Britten • Poulenc • Prokofiev: Sinfoniettas
Lahti Symphony Orchestra/Dima Slobodeniouk (BIS)
Published:
Britten • Poulenc • Prokofiev
Sinfoniettas
Lahti Symphony Orchestra/Dima Slobodeniouk
BIS BIS-2601 (CD/SACD) 62:42 mins
The idea that a Sinfonietta is a somewhat lightweight version of the more emotionally complex Symphony is contradicted in at least two of the works featured here. Britten’s Sinfonietta Op. 1, performed here in the later chamber orchestra version of 1936, is scored for modest forces and is relatively compact in structure; yet it’s a dark and turbulent work, displaying the precociously gifted young composer’s infatuation with the expressionist style of the Second Viennese School. The Lahti Symphony Orchestra under former principal music director Dima Slobodeniouk delivers a compelling performance with some particularly stunning string playing in the rhythmically propulsive finale.

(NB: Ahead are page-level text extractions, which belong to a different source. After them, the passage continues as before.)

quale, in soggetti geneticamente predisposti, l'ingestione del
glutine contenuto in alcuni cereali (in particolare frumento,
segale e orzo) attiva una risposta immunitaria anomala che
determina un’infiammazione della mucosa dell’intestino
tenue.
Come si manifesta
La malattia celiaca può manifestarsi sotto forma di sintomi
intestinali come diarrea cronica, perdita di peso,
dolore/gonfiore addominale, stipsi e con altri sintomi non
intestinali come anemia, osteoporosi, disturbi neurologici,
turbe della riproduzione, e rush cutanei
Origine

Poulenc’s Sinfonietta, composed to celebrate the Tenth anniversary of BBC Radio’s Third Programme in 1947, boasts a veneer of breeziness and insouciance entirely apposite to the genre. Yet a vein of melancholy is never far from the surface, and the sudden shifts of mood and tempo throughout each of its four movements creates a distinctly unsettling effect. Slobodeniouk and his excellent orchestra makes clear the music’s emotional ambiguity with a performance of rhythmic panache and lyrical warmth.
In contrast, Prokofiev’s early five-movement Sinfonietta is comparatively straightforward, displaying the composer at his most genial and playful. Hearing this brilliantly characterised performance, backed up by an admirably clear recording that allows us to hear all of Prokofiev’s intricate textural interplay, it’s hard to understand why such music isn’t far better known.